-- Activity --
Every entry in the data is to be written out exactly; no picture belongs in the copy.

# # # # # # #

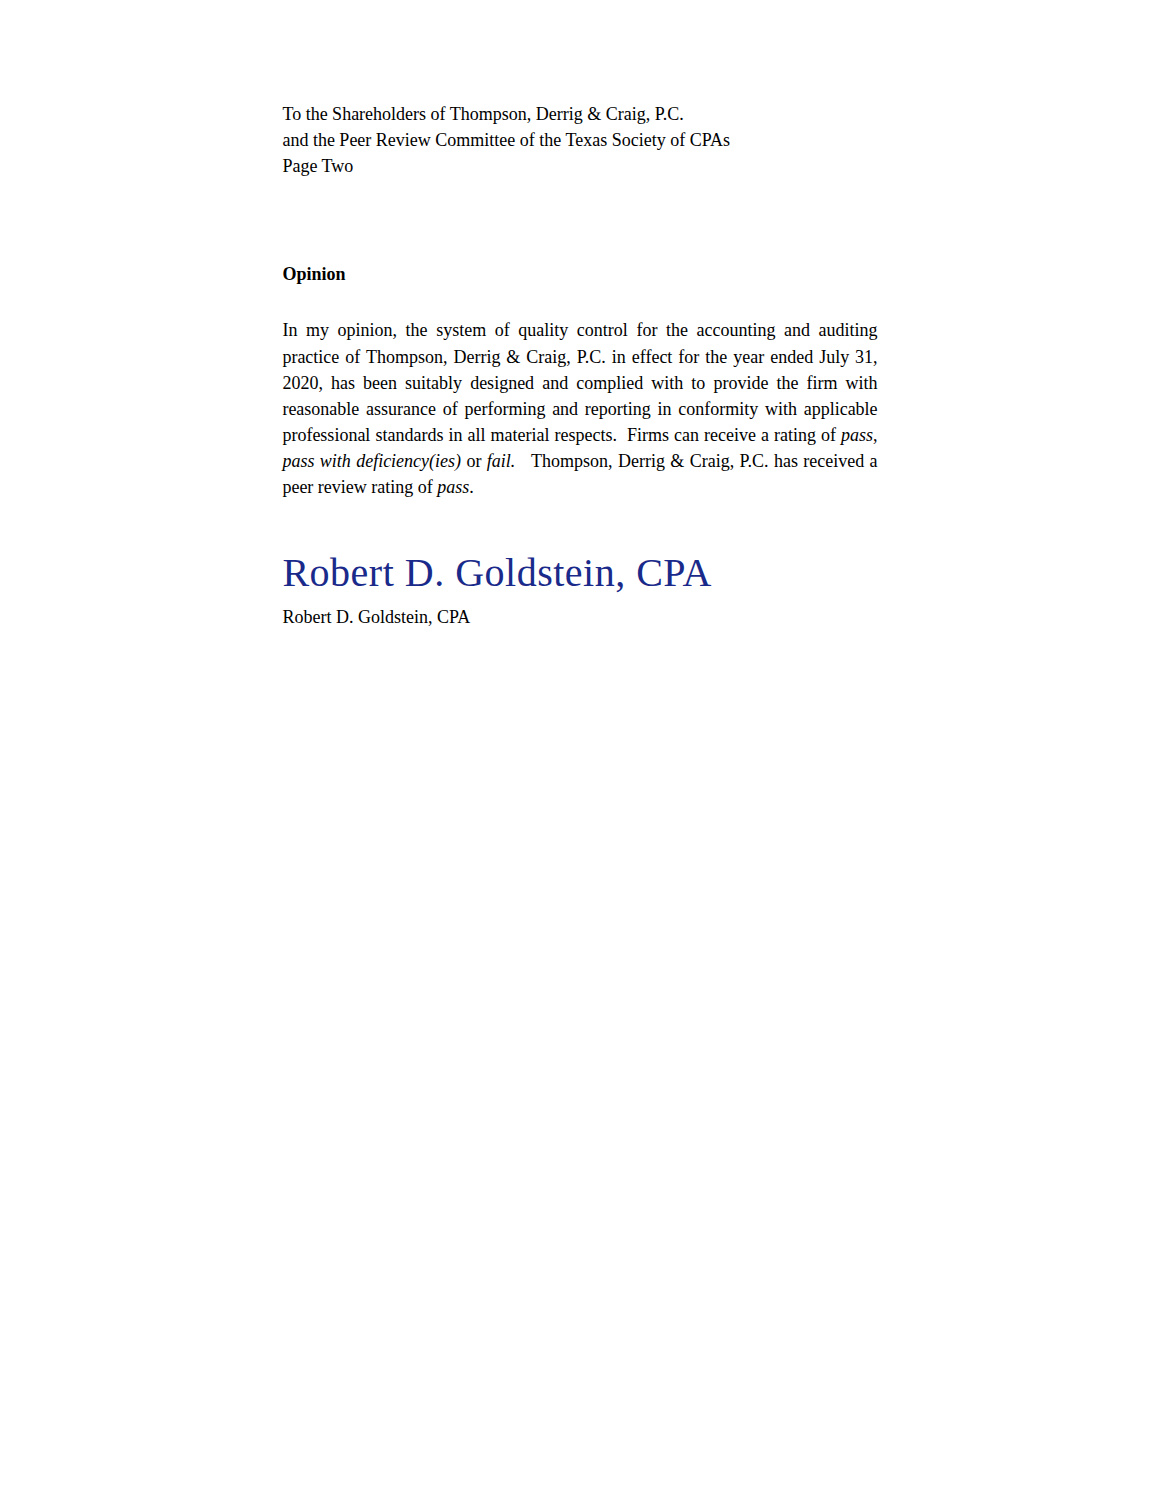To the Shareholders of Thompson, Derrig & Craig, P.C.
and the Peer Review Committee of the Texas Society of CPAs
Page Two
Opinion
In my opinion, the system of quality control for the accounting and auditing practice of Thompson, Derrig & Craig, P.C. in effect for the year ended July 31, 2020, has been suitably designed and complied with to provide the firm with reasonable assurance of performing and reporting in conformity with applicable professional standards in all material respects. Firms can receive a rating of pass, pass with deficiency(ies) or fail. Thompson, Derrig & Craig, P.C. has received a peer review rating of pass.
Robert D. Goldstein, CPA
Robert D. Goldstein, CPA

# # # # # # #

-- Response area --
To the Shareholders of Thompson, Derrig & Craig, P.C.
and the Peer Review Committee of the Texas Society of CPAs
Page Two
Opinion
In my opinion, the system of quality control for the accounting and auditing practice of Thompson, Derrig & Craig, P.C. in effect for the year ended July 31, 2020, has been suitably designed and complied with to provide the firm with reasonable assurance of performing and reporting in conformity with applicable professional standards in all material respects. Firms can receive a rating of pass, pass with deficiency(ies) or fail. Thompson, Derrig & Craig, P.C. has received a peer review rating of pass.
Robert D. Goldstein, CPA
Robert D. Goldstein, CPA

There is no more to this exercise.